— What to do —
Below are the entries. Transcribe exactly the lines from the one with "Konstruktive Kritik ist" through the one with "Margaret Chase Smith", ends included, and leave out all others.

— Source data —
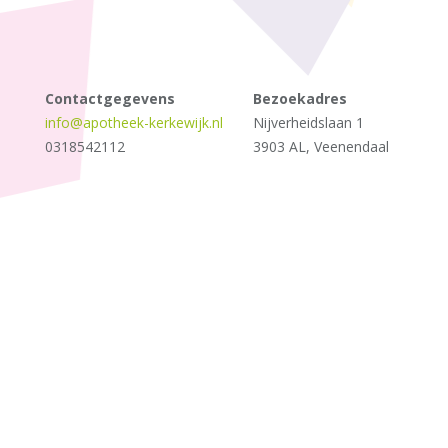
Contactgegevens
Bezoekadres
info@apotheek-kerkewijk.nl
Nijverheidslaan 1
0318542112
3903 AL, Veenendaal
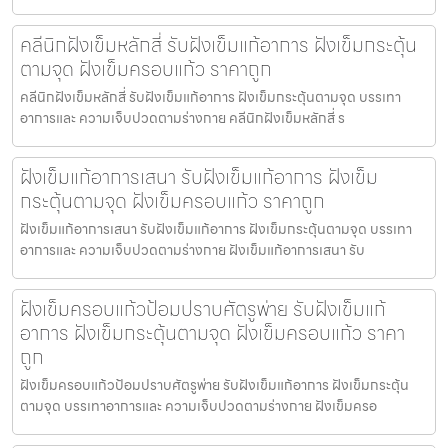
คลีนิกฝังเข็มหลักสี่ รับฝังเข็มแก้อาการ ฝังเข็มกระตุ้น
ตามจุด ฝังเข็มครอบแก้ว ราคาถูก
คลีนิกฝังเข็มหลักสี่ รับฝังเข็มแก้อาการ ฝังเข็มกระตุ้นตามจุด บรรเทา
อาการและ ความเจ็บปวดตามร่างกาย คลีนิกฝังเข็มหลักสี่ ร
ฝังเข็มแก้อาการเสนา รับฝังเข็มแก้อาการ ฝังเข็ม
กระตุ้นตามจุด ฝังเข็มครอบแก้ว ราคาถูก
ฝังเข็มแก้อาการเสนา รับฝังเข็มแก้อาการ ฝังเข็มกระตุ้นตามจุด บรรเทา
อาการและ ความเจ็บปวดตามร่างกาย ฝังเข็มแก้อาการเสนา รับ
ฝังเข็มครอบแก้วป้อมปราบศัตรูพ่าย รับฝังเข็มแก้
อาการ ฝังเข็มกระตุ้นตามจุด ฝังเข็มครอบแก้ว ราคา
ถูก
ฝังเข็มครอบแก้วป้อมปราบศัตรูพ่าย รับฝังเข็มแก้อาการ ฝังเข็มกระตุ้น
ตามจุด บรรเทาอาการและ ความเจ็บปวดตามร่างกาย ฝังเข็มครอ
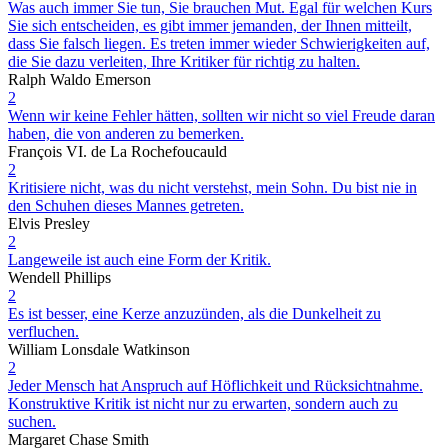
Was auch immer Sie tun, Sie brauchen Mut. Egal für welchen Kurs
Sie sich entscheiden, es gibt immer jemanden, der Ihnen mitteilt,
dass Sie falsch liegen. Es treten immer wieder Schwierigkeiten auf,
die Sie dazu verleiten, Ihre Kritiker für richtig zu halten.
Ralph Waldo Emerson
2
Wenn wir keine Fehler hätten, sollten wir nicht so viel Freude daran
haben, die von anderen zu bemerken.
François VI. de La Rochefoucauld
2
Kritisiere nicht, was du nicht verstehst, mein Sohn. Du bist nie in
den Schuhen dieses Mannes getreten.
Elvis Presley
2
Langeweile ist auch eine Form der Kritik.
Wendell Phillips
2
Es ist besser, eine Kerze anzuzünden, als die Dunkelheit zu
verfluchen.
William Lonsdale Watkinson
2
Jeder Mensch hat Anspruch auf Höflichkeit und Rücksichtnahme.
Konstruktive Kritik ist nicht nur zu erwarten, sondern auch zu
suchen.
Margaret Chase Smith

---

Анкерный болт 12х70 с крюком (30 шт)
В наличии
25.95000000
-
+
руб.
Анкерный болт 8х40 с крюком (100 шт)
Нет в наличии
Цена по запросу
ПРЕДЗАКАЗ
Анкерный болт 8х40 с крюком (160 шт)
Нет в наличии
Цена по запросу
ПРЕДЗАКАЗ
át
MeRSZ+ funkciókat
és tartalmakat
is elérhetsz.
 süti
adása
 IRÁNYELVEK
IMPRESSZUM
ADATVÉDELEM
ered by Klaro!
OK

...

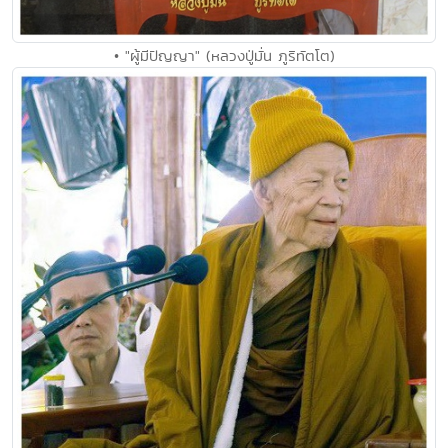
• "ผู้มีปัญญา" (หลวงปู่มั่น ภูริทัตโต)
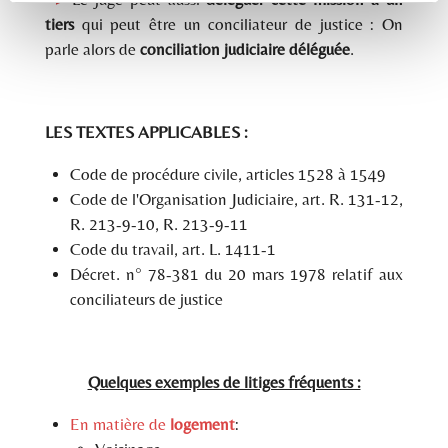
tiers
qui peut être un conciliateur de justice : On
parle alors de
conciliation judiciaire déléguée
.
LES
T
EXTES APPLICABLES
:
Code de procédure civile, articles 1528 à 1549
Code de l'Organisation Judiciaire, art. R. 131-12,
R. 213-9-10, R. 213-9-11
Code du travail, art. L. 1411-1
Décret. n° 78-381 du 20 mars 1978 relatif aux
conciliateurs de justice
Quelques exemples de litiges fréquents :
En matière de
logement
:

— Answer below —
Konstruktive Kritik ist nicht nur zu erwarten, sondern auch zu
suchen.
Margaret Chase Smith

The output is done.